« Bon alors, vous avez tous vu un président paralysé, enlevé par des généraux, et qui est arrivé en avion de Suisse où il a lui-même accouché?» « Dans son genre, il ne manque pas d’un certain humour, le porte-parole du Kremlin, Dmitri Peskov quand il commente la réapparition de Vladimir Poutine après dix jours d’absence médiatique, ce qui équivaut en ces temps spectaculaires debordiens qui sont les nôtres, à une mort presque certaine puisque n’existe que ce qui apparaît.
Vouloir s’en aller, souffler, échapper aux réseaux sociaux ou aux smartphones équivaut de plus en plus pour le particulier à un synonyme de mort sociale, de sécession suicidaire alors imaginez un peu pour un chef d’État comme Poutine. Car Poutine présente deux intéressantes particularités pour des Européens et dans une certaine mesure aussi pour des Américains : primo d’être un chef et secundo d’avoir encore un État à commander, c’est-à-dire d’exercer un certain pouvoir sur le cours des événements, ce qui n’est manifestement plus le cas des dirigeants occidentaux qui miment les gestes de la Foi en espérant qu’elle revienne mais ne dupent plus personne. La preuve, quand un pays comme la Grèce tente de reprendre son destin en main, on voit à quel point cela rend hargneux et méprisant un Wolfgang Schäuble, par exemple, le ministre des Finances allemand.

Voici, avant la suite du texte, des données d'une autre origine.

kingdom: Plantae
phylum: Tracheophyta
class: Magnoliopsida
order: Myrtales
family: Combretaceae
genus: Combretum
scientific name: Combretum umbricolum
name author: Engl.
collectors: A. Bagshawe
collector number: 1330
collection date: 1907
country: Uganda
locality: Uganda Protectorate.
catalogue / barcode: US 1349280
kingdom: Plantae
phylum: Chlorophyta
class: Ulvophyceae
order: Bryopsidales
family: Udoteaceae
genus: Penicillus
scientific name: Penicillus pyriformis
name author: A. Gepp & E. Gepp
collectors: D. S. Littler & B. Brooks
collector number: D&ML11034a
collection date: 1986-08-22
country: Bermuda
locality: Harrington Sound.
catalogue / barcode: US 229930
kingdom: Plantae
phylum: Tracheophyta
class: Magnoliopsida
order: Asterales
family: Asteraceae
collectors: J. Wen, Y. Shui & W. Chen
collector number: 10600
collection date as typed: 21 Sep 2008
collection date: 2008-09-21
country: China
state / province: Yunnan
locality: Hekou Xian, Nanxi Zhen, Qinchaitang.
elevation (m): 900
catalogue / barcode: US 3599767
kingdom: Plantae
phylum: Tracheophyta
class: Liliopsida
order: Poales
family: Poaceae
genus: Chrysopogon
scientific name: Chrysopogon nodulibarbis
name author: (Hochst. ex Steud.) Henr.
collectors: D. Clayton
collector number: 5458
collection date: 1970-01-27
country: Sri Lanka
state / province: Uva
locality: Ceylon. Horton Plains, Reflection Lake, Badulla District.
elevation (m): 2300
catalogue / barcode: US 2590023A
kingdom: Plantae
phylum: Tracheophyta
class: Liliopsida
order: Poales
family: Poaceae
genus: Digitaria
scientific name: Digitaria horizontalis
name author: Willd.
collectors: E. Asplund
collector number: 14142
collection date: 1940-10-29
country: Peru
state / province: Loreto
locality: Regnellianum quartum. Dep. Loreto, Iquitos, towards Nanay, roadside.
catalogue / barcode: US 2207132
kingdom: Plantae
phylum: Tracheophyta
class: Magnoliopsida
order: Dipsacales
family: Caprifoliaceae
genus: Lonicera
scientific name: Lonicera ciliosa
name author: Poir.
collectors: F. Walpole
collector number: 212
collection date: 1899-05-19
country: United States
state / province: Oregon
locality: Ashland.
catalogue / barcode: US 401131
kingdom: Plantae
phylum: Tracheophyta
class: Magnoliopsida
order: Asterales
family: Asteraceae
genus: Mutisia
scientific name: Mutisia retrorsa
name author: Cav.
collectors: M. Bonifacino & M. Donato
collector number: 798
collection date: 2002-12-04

Le commentaire de Dmitri Peskov reprenait sur le mode ironique les principales hypothèses sans aucun fondement qui ont accompagné l’absence de Poutine. La maladie grave, le coup d’État, la maîtresse qui accouche en Suisse. Si on examine une par une ces hypothèses qui tenaient plus du fantasme d’autre chose, on voit qu’elles portent, précisément, sur une forme de nostalgie informulée pour un chef d’État qui serait la clef de voute effective d’un système, un chef d’État qui aurait un corps et qui en disparaissant physiquement ferait s’écrouler tout ce qu’il a construit. Ce n’est pas faire injure aux dirigeants européens, encore une fois, de dire que leur disparition ne changerait pas grand chose au destin de leur pays. Une politique austéritaire ou une soumission toujours plus grande aux USA via des traités comme le TAFTA négociés en secret, l’histoire récente nous a montré qu’une conservatrice britannique, un socialiste français ou une démocrate-chrétienne allemande étaient parfaitement interchangeables sur ces questions.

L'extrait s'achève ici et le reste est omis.